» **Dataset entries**
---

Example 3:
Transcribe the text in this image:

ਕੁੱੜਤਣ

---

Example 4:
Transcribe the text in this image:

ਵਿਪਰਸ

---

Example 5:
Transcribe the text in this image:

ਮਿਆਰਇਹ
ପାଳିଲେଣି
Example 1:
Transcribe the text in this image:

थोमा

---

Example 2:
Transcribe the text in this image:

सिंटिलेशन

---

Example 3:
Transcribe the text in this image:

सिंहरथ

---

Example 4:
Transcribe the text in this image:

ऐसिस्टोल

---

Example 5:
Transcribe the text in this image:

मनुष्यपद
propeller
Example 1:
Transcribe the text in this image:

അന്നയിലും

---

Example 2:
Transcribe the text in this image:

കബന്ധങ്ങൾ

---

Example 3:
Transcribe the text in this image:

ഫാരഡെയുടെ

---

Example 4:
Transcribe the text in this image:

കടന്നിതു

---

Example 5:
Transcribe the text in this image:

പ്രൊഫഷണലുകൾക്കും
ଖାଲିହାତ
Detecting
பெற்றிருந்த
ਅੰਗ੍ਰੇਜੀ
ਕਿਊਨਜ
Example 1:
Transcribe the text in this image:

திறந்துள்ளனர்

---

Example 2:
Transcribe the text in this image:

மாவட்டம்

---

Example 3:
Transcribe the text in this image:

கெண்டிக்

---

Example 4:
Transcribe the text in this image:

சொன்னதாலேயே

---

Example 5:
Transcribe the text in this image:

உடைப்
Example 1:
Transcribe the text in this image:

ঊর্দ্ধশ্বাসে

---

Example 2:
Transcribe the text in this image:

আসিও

» **Problem details**
Arrange the lines of the records as a numbered list, starting at the first line and ending at the line that contains "ঊর্দ্ধশ্বাসে". Leave out blank lines.

» **Written answer**
1. ---
2. Example 3:
3. Transcribe the text in this image:
4. ਕੁੱੜਤਣ
5. ---
6. Example 4:
7. Transcribe the text in this image:
8. ਵਿਪਰਸ
9. ---
10. Example 5:
11. Transcribe the text in this image:
12. ਮਿਆਰਇਹ
13. ପାଳିଲେଣି
14. Example 1:
15. Transcribe the text in this image:
16. थोमा
17. ---
18. Example 2:
19. Transcribe the text in this image:
20. सिंटिलेशन
21. ---
22. Example 3:
23. Transcribe the text in this image:
24. सिंहरथ
25. ---
26. Example 4:
27. Transcribe the text in this image:
28. ऐसिस्टोल
29. ---
30. Example 5:
31. Transcribe the text in this image:
32. मनुष्यपद
33. propeller
34. Example 1:
35. Transcribe the text in this image:
36. അന്നയിലും
37. ---
38. Example 2:
39. Transcribe the text in this image:
40. കബന്ധങ്ങൾ
41. ---
42. Example 3:
43. Transcribe the text in this image:
44. ഫാരഡെയുടെ
45. ---
46. Example 4:
47. Transcribe the text in this image:
48. കടന്നിതു
49. ---
50. Example 5:
51. Transcribe the text in this image:
52. പ്രൊഫഷണലുകൾക്കും
53. ଖାଲିହାତ
54. Detecting
55. பெற்றிருந்த
56. ਅੰਗ੍ਰੇਜੀ
57. ਕਿਊਨਜ
58. Example 1:
59. Transcribe the text in this image:
60. திறந்துள்ளனர்
61. ---
62. Example 2:
63. Transcribe the text in this image:
64. மாவட்டம்
65. ---
66. Example 3:
67. Transcribe the text in this image:
68. கெண்டிக்
69. ---
70. Example 4:
71. Transcribe the text in this image:
72. சொன்னதாலேயே
73. ---
74. Example 5:
75. Transcribe the text in this image:
76. உடைப்
77. Example 1:
78. Transcribe the text in this image:
79. ঊর্দ্ধশ্বাসে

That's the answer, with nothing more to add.